- [Exercise directions] Search the records for the string "tudunk" and return each line that has it.

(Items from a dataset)
#####

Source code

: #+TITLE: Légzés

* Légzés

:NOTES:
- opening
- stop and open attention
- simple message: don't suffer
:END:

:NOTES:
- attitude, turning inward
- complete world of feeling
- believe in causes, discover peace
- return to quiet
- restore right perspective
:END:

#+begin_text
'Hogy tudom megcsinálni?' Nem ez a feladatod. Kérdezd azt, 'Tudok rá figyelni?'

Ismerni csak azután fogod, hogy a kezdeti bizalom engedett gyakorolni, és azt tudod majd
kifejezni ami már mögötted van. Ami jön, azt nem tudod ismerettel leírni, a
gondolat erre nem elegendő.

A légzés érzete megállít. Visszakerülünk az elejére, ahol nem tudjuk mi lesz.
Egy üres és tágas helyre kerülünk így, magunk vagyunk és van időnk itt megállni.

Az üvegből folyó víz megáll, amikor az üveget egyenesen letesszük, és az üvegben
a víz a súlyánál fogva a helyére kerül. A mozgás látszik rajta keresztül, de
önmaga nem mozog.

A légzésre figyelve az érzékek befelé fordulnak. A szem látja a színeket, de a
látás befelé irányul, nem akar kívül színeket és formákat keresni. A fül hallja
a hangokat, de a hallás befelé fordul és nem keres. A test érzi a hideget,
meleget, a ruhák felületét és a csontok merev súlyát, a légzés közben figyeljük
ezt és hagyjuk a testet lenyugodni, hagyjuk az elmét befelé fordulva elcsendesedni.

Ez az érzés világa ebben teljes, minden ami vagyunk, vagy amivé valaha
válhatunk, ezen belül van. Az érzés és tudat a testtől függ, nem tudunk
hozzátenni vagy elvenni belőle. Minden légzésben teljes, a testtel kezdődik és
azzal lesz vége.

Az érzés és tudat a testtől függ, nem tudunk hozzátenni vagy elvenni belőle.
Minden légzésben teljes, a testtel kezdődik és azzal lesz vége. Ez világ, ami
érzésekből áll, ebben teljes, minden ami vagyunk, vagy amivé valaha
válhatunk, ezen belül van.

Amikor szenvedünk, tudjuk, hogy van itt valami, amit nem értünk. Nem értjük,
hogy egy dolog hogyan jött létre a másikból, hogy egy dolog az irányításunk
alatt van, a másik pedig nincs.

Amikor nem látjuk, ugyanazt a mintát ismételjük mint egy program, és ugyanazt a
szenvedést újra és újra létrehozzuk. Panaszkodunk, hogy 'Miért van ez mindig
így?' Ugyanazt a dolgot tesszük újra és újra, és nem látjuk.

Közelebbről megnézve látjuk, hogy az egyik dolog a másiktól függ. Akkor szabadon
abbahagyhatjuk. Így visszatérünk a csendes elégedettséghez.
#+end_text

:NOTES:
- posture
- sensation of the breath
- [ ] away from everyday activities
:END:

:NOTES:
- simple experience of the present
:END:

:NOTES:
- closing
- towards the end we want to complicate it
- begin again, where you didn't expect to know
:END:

#####

- [Output for this exercise]
válhatunk, ezen belül van. Az érzés és tudat a testtől függ, nem tudunk
Az érzés és tudat a testtől függ, nem tudunk hozzátenni vagy elvenni belőle.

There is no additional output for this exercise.